PROBLEM STATEMENT:
Reproduce all of the entries below exactly, without a single change.

GIVEN DATA:
####################

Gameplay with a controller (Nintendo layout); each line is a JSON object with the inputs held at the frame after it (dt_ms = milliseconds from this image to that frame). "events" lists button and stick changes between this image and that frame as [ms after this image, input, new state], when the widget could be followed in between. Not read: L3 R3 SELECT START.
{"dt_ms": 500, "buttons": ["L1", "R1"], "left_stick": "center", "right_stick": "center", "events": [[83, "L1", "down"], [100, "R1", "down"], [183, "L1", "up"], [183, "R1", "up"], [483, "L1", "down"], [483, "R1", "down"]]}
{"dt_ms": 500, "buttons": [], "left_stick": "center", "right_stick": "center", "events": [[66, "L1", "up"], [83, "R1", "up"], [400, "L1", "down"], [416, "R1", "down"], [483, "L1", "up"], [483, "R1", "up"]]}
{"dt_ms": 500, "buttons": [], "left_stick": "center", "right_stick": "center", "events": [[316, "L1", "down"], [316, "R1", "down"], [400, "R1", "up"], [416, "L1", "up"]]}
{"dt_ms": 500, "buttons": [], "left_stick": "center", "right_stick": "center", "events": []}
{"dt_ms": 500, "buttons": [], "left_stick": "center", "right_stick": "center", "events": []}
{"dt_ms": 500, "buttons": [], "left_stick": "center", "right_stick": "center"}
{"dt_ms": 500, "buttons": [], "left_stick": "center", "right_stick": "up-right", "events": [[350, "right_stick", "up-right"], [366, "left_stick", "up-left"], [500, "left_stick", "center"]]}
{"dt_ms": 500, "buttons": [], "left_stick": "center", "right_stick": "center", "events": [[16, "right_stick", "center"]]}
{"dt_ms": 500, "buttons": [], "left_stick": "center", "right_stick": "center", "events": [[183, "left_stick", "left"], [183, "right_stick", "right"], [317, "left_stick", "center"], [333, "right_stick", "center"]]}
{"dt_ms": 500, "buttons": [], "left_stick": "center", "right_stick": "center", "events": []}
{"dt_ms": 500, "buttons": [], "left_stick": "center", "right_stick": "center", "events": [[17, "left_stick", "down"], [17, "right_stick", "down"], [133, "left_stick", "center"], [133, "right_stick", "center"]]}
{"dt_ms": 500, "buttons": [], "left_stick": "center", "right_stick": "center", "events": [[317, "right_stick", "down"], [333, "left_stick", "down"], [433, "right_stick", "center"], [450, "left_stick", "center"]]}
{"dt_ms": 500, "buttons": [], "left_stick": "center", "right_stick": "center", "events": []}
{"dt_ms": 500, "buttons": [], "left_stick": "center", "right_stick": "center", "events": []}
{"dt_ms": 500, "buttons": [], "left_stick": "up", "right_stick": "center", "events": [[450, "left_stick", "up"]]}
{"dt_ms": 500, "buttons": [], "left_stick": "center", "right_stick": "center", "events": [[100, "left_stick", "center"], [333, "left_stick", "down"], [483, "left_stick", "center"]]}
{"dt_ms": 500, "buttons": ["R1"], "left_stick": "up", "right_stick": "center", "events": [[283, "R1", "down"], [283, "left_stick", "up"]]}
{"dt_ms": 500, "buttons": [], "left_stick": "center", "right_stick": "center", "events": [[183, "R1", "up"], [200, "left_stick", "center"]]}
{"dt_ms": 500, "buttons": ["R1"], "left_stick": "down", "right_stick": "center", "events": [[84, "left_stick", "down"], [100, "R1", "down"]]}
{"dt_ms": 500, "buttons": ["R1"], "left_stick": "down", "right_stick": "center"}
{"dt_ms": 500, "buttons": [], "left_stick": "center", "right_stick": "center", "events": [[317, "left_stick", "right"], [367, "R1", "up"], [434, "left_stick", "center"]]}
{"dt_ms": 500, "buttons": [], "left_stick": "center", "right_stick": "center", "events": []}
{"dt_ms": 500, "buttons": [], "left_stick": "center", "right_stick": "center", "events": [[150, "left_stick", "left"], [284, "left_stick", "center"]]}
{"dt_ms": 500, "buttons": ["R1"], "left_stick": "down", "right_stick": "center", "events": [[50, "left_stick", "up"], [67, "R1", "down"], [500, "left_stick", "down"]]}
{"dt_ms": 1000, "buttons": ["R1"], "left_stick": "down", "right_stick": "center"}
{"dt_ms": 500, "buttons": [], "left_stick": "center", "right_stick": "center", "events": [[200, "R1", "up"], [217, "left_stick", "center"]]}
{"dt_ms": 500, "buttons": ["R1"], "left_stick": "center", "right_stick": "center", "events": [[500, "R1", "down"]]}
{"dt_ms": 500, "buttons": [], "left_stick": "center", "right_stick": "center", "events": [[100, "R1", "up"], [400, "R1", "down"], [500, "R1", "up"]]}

####################

TASK RESULT:
Gameplay with a controller (Nintendo layout); each line is a JSON object with the inputs held at the frame after it (dt_ms = milliseconds from this image to that frame). "events" lists button and stick changes between this image and that frame as [ms after this image, input, new state], when the widget could be followed in between. Not read: L3 R3 SELECT START.
{"dt_ms": 500, "buttons": ["L1", "R1"], "left_stick": "center", "right_stick": "center", "events": [[83, "L1", "down"], [100, "R1", "down"], [183, "L1", "up"], [183, "R1", "up"], [483, "L1", "down"], [483, "R1", "down"]]}
{"dt_ms": 500, "buttons": [], "left_stick": "center", "right_stick": "center", "events": [[66, "L1", "up"], [83, "R1", "up"], [400, "L1", "down"], [416, "R1", "down"], [483, "L1", "up"], [483, "R1", "up"]]}
{"dt_ms": 500, "buttons": [], "left_stick": "center", "right_stick": "center", "events": [[316, "L1", "down"], [316, "R1", "down"], [400, "R1", "up"], [416, "L1", "up"]]}
{"dt_ms": 500, "buttons": [], "left_stick": "center", "right_stick": "center", "events": []}
{"dt_ms": 500, "buttons": [], "left_stick": "center", "right_stick": "center", "events": []}
{"dt_ms": 500, "buttons": [], "left_stick": "center", "right_stick": "center"}
{"dt_ms": 500, "buttons": [], "left_stick": "center", "right_stick": "up-right", "events": [[350, "right_stick", "up-right"], [366, "left_stick", "up-left"], [500, "left_stick", "center"]]}
{"dt_ms": 500, "buttons": [], "left_stick": "center", "right_stick": "center", "events": [[16, "right_stick", "center"]]}
{"dt_ms": 500, "buttons": [], "left_stick": "center", "right_stick": "center", "events": [[183, "left_stick", "left"], [183, "right_stick", "right"], [317, "left_stick", "center"], [333, "right_stick", "center"]]}
{"dt_ms": 500, "buttons": [], "left_stick": "center", "right_stick": "center", "events": []}
{"dt_ms": 500, "buttons": [], "left_stick": "center", "right_stick": "center", "events": [[17, "left_stick", "down"], [17, "right_stick", "down"], [133, "left_stick", "center"], [133, "right_stick", "center"]]}
{"dt_ms": 500, "buttons": [], "left_stick": "center", "right_stick": "center", "events": [[317, "right_stick", "down"], [333, "left_stick", "down"], [433, "right_stick", "center"], [450, "left_stick", "center"]]}
{"dt_ms": 500, "buttons": [], "left_stick": "center", "right_stick": "center", "events": []}
{"dt_ms": 500, "buttons": [], "left_stick": "center", "right_stick": "center", "events": []}
{"dt_ms": 500, "buttons": [], "left_stick": "up", "right_stick": "center", "events": [[450, "left_stick", "up"]]}
{"dt_ms": 500, "buttons": [], "left_stick": "center", "right_stick": "center", "events": [[100, "left_stick", "center"], [333, "left_stick", "down"], [483, "left_stick", "center"]]}
{"dt_ms": 500, "buttons": ["R1"], "left_stick": "up", "right_stick": "center", "events": [[283, "R1", "down"], [283, "left_stick", "up"]]}
{"dt_ms": 500, "buttons": [], "left_stick": "center", "right_stick": "center", "events": [[183, "R1", "up"], [200, "left_stick", "center"]]}
{"dt_ms": 500, "buttons": ["R1"], "left_stick": "down", "right_stick": "center", "events": [[84, "left_stick", "down"], [100, "R1", "down"]]}
{"dt_ms": 500, "buttons": ["R1"], "left_stick": "down", "right_stick": "center"}
{"dt_ms": 500, "buttons": [], "left_stick": "center", "right_stick": "center", "events": [[317, "left_stick", "right"], [367, "R1", "up"], [434, "left_stick", "center"]]}
{"dt_ms": 500, "buttons": [], "left_stick": "center", "right_stick": "center", "events": []}
{"dt_ms": 500, "buttons": [], "left_stick": "center", "right_stick": "center", "events": [[150, "left_stick", "left"], [284, "left_stick", "center"]]}
{"dt_ms": 500, "buttons": ["R1"], "left_stick": "down", "right_stick": "center", "events": [[50, "left_stick", "up"], [67, "R1", "down"], [500, "left_stick", "down"]]}
{"dt_ms": 1000, "buttons": ["R1"], "left_stick": "down", "right_stick": "center"}
{"dt_ms": 500, "buttons": [], "left_stick": "center", "right_stick": "center", "events": [[200, "R1", "up"], [217, "left_stick", "center"]]}
{"dt_ms": 500, "buttons": ["R1"], "left_stick": "center", "right_stick": "center", "events": [[500, "R1", "down"]]}
{"dt_ms": 500, "buttons": [], "left_stick": "center", "right_stick": "center", "events": [[100, "R1", "up"], [400, "R1", "down"], [500, "R1", "up"]]}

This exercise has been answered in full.